_EXPLORE THE MATERIAL_.
• a. From the passage on minimal surfaces, write out the part that begins with the words containing "The generalized" and ends with "where $z = u+iv$.".
• b. Answer these questions using the passage on minimal surfaces.
(i) In the definition of a local reduced representation, what is U?
(ii) According to the proof, what structure makes M a Riemann surface?
(iii) For z, what expression does the proof give in terms of u and v?

Let $p \in M$. {\bf A local reduced representation of $f$ around $p$} is 
a holomorphic map ${\tilde f}: U \rightarrow {\C }^{n+1} - \{{\bf 0}\}$, 
such that 
${\P }({\tilde f}) = f$, where $U$ is a neighborhood of $p$, and ${\P }$ 
is the projection map of ${\C }^{n+1} - \{0\}$ onto ${\P }^n({\C })$.
\end{definition}

\section{Proof of the main theorem}
Let $x: M \rightarrow {\R }^m$ be a minimal surface, where 
$M$ is a connected, oriented, real-dimension 2 manifold without 
boundary, and $x=(x_1,\dots, x_m)$ is an immersion. Then $M$ is a Riemann surface
in the induced structure defined by local  isothermal 
coordinates $(u,v)$.
The generalized 
Gauss map of the minimal surface, $g=[{\partial x_1\over \partial 
z}: \dots: {\partial x_m \over \partial z}]: M \rightarrow Q_{m-2}({\C }) \subset {\P }^{m-1}({\C })$ is a holomorphic map, where $z = u+iv$. 
The metric $ds^2$ on $M$, induced from the standard metric in ${\R }^m$, 
is $ds^2 = \sum_{j=1}^m |{\partial x_j\over \partial z}|^2 dz d{\bar z}$, 
and the Gauss curvature $K$ is given by ([HO1] p.37)

_COLLECTED DATA_.
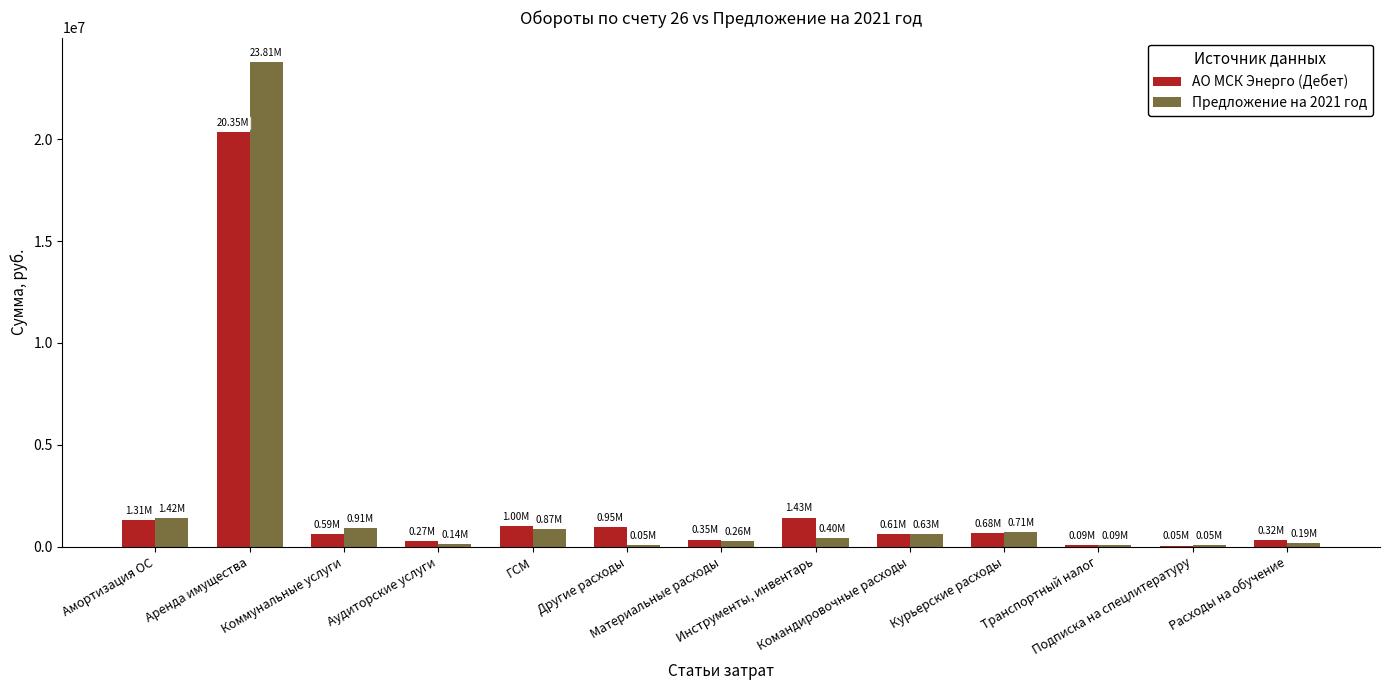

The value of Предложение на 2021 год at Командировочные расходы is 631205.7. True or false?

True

_TASK RESULTS_.
• a.
The generalized 
Gauss map of the minimal surface, $g=[{\partial x_1\over \partial 
z}: \dots: {\partial x_m \over \partial z}]: M \rightarrow Q_{m-2}({\C }) \subset {\P }^{m-1}({\C })$ is a holomorphic map, where $z = u+iv$.

• b.
(i) U is a neighborhood of p.
(ii) M is a Riemann surface in the induced structure defined by local isothermal coordinates (u, v).
(iii) z = u + iv.